The Job Corps Protection Act would block federal funds from 2019 and 2020 being used to close any programs, as well as prohibit the federal government from making changes to facility operation agreements, blocking the possibility of privatization, according to a news release from Cantwell’s office. The Senate invested $1.7 billion in national Job Corps programs in 2018, it said.
Cantwell introduced the plan alongside senators Jon Tester (D-Mont.), John Boozman (R-Ark.), Jeff Merkley (D-Ore.), Steve Daines (R-Mont.), Mark Warner (D-Va.), Tim Kaine (D-Va.) and Ron Wyden (D-Ore.).
On Tuesday, Newhouse also proposed an amendment to the 2020 U.S. agriculture budget that would block federal funds from being used to shutter or transfer operations of the CCC programs.

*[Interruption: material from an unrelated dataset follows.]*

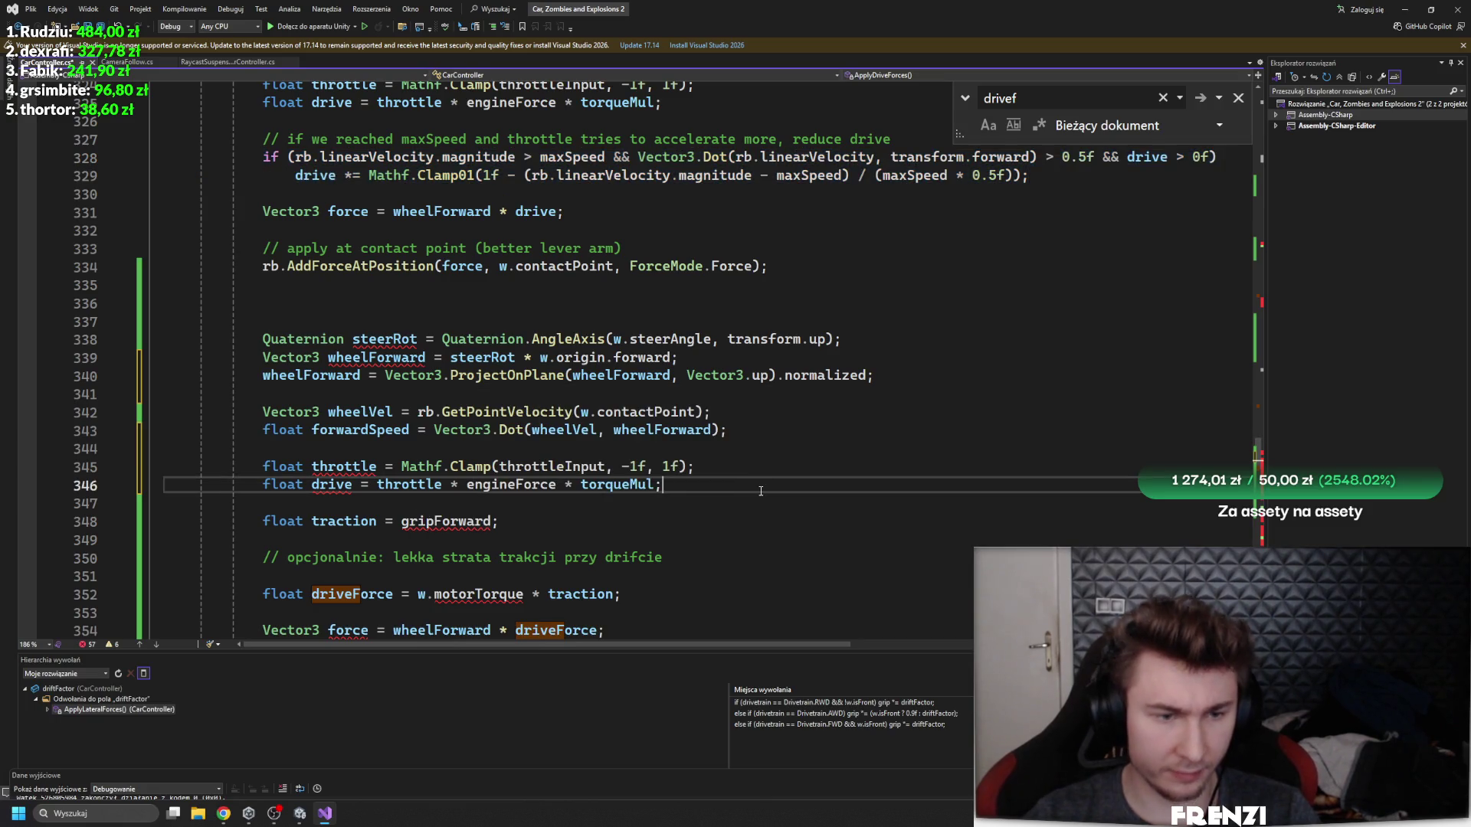
key("Return")
key("Return")
key("ctrl+v")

The amendment was approved by the U.S. Appropriations Committee and is headed for the House floor.
On Monday, President Trump canceled plans to close the Anaconda CCC in Montana after reviewing its ratings, according to local media.
A spokesperson for the U.S. departments of agriculture and labor said in an email Tuesday that the bodies had received messages of concern over the proposed changes as part of a 30-day public comment period. They said federal officials were reviewing the comments.